Chapter 2
002 One Ticket For Two
Scarlett’s POV
Sitting in the taxi to another hospital — the hospital where SHE is, to see him. I feel sick. Carsick, morning sick, or just…sick of this trip.
This is the trip I hate the most, and this is a trip I have been taking for ten years: she is always in the hospital, and he is always around her, even before our marriage.
That’s what happens when your crush loves your sister who has Willebrand, combined with a RH- blood type, no less.
Yes, the illness where one can’t heal from bleeding, with the blood type that only 0.3% of people have.
Even a small cut on a finger could be lethal to her. That’s why she is the spoiled treasure of the whole family, the untouchable, the miracle that gets everything she wants by just existing.
Me? Even my existence gets ignored.
My parents have only Ava in their eyes. My brother hates me as if I stole my health from Ava.
No, I just stole her man.
But they hated me even before that. Marrying Sebastian only let their hidden hatred out of the bag.
But I did steal, and I paid for it. I married him, and I got only five years of torment from him.
I thought loving him with all I have could amend for my sin, and I paid with all the love I can find in me. I thought it was my life a dream coming true when I married him, I guess I should have known when I spent our wedding night alone that…
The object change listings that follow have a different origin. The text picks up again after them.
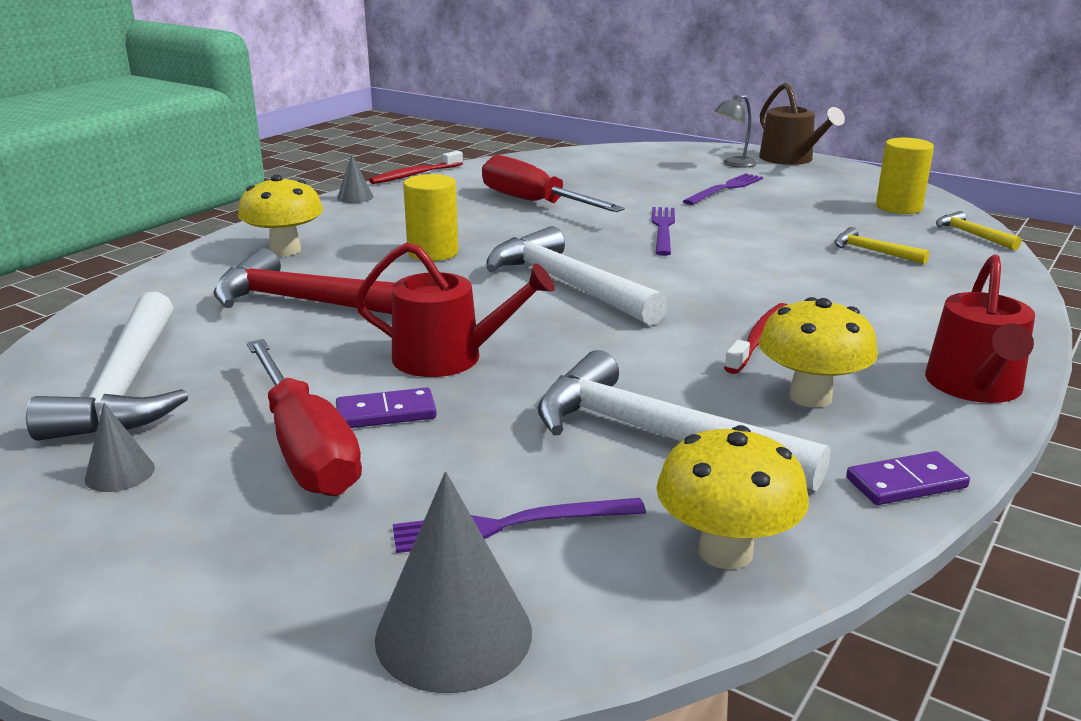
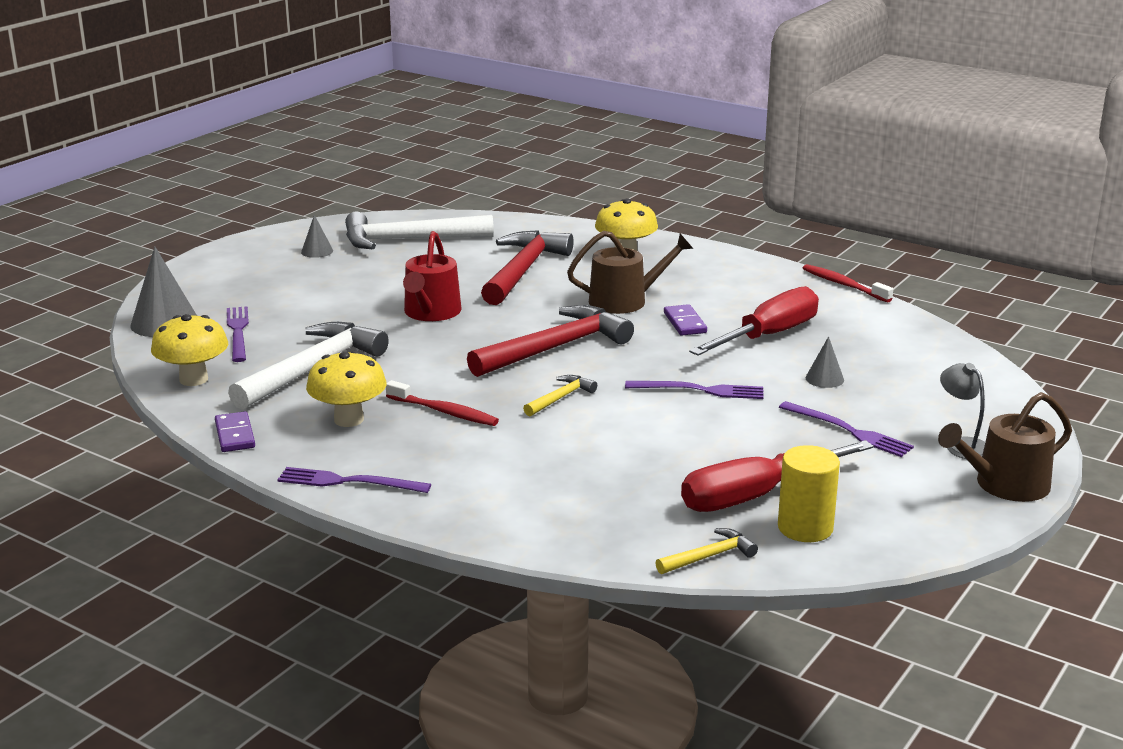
camera: 90 degrees right, 0 degrees up
red screwdriver [247,339,362,496] -> red screwdriver moved to [681,440,874,512]
purple domino [336,387,437,428] -> purple domino moved to [664,304,707,336]
grey cone [337,154,373,203] -> grey cone moved to [806,336,844,388]
yellow cylinder [403,174,458,261] -> brown watering can [567,231,693,314]
white hammer [487,226,668,326] -> red hammer [467,305,634,377]
yellow hammer [835,227,929,264] -> yellow hammer moved to [523,375,597,416]
red watering can [925,255,1035,403] -> purple fork [277,467,431,493]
…He will never be the little hero who saved me ten years ago. Not for me, never again.
[Sorry, I guess the plan is back on…after all. Are you still available?] I text Aurora. I feel bad that I just told her to cancel my flight when I was told it would be a one-ticket-for-two.
[For you? Always.]
I close my eyes. It’s decided then.
I can’t back out of it now. He won’t let me. He has been waiting for these divorce papers forever.
I just need to figure out what the baby means in this mess. Well, probably a question only I need to answer. He wouldn’t want anything to do with the baby, and Ava…
It would be tremendously kind of her if she would let the baby live. I’m sure if she asks for my abortion from him, he will happily oblige.
I take a moment after the crazy taxi’s bumpy ride to adjust my breath, letting the thin sweat on my forehead fade as I swallow down the nauseous lump dangling behind my tongue. I get car sick as easy as it is, and carrying a little thing in my womb is making it even harder.
I blame him. It’s definitely a he, bringing nothing but trouble for me, just like his father.
Then I laugh at myself for my childish thought.
A moment ago I was feeling only coldness and horror at the news of his existence, thinking it was just a tiny embryo growing in me that was too little to even show in the scan, a little thing that meant nothing but trouble for me.
But now, I’m already imagining teasing it for its most beautiful laugh in the world. Even before he was born, he was already bringing me joy.
I want to keep him.
That idea scares me. Even if I go through with the plan, could I really bring a baby into a world where he loses one of his parents even before he is born?
Tears swell my eyes at that thought and I can barely see. I blame the hormones.
Giving my tears time to dry, I drag my rubber limbs to Ava’s fifth-floor ward slowly. He is waiting for me inside, but not for the file I WANT to give him.
He wants the one that shatters my heart.
I thought I was ready. I thought he had ground my heart to shreds so tiny that I couldn’t find any love left in me. But it still hurts. And it’s even more impossible to do now, with the baby’s weight on the scale.
“Sebastian, I’m scared. It’s the worst feeling, waiting for the result…” Ava’s timid, girly voice hits me through the door, and I pause, “Hold meeee.”
One sentence from my dear sister, and I lost all my strength to enter. I know he would. He would hold her, with all the love in his heart.
I don’t know how much that love is, but I surely got none.
If I had doubts before this, I don’t now. The only fate for this marriage is to end. I’m here to deliver the divorce papers, I warn myself.
The baby…is just a surprise that won’t change anything.
Five years is long enough of a mistake. I don’t have too much left in me to maintain a marriage-for-one. He married me, but only on paper. His heart is her belongings. Always has been, and always will be.
Tonight I will be in another city, leaving the man I love to the woman he loves.